*Task prompt*
Transcribe each entry so that nothing differs from the original.

(Material for this exercise begins)

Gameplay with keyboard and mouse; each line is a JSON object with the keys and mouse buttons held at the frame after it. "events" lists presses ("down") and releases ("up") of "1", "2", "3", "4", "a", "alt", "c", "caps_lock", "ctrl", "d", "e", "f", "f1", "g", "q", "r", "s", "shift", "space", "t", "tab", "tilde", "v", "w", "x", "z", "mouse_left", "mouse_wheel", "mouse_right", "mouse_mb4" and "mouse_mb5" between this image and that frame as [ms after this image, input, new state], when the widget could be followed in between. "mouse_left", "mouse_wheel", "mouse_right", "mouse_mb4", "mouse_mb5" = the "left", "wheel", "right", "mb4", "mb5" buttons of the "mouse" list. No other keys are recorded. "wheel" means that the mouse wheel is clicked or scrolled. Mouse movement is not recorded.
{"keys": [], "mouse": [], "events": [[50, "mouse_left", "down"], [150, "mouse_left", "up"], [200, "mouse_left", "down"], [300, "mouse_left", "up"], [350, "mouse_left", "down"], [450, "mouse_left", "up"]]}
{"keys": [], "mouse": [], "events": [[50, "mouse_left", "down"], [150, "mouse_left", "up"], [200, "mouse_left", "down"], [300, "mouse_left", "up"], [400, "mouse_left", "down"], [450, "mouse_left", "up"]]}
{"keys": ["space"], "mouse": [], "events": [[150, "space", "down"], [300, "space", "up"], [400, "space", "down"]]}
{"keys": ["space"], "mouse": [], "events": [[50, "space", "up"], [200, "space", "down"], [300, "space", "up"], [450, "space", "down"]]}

(Material for this exercise ends)

*Task response*
Gameplay with keyboard and mouse; each line is a JSON object with the keys and mouse buttons held at the frame after it. "events" lists presses ("down") and releases ("up") of "1", "2", "3", "4", "a", "alt", "c", "caps_lock", "ctrl", "d", "e", "f", "f1", "g", "q", "r", "s", "shift", "space", "t", "tab", "tilde", "v", "w", "x", "z", "mouse_left", "mouse_wheel", "mouse_right", "mouse_mb4" and "mouse_mb5" between this image and that frame as [ms after this image, input, new state], when the widget could be followed in between. "mouse_left", "mouse_wheel", "mouse_right", "mouse_mb4", "mouse_mb5" = the "left", "wheel", "right", "mb4", "mb5" buttons of the "mouse" list. No other keys are recorded. "wheel" means that the mouse wheel is clicked or scrolled. Mouse movement is not recorded.
{"keys": [], "mouse": [], "events": [[50, "mouse_left", "down"], [150, "mouse_left", "up"], [200, "mouse_left", "down"], [300, "mouse_left", "up"], [350, "mouse_left", "down"], [450, "mouse_left", "up"]]}
{"keys": [], "mouse": [], "events": [[50, "mouse_left", "down"], [150, "mouse_left", "up"], [200, "mouse_left", "down"], [300, "mouse_left", "up"], [400, "mouse_left", "down"], [450, "mouse_left", "up"]]}
{"keys": ["space"], "mouse": [], "events": [[150, "space", "down"], [300, "space", "up"], [400, "space", "down"]]}
{"keys": ["space"], "mouse": [], "events": [[50, "space", "up"], [200, "space", "down"], [300, "space", "up"], [450, "space", "down"]]}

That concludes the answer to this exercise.